- TASK GOAL: Find every line in the items below that contains the word "euch" and copy each one.

►

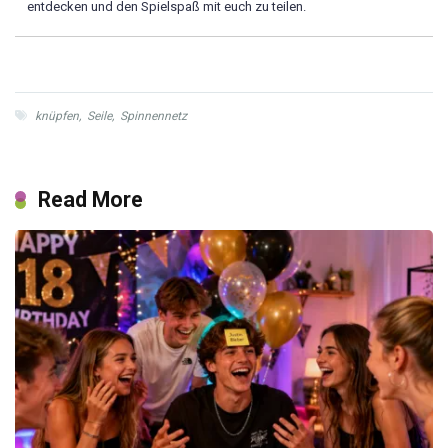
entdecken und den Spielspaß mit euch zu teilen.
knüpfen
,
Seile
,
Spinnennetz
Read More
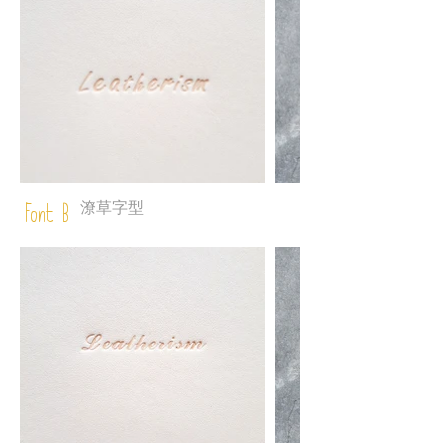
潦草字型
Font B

◄
►

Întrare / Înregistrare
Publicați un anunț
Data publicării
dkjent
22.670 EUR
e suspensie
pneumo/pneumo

◄

- EXERCISE SOLUTION:
entdecken und den Spielspaß mit euch zu teilen.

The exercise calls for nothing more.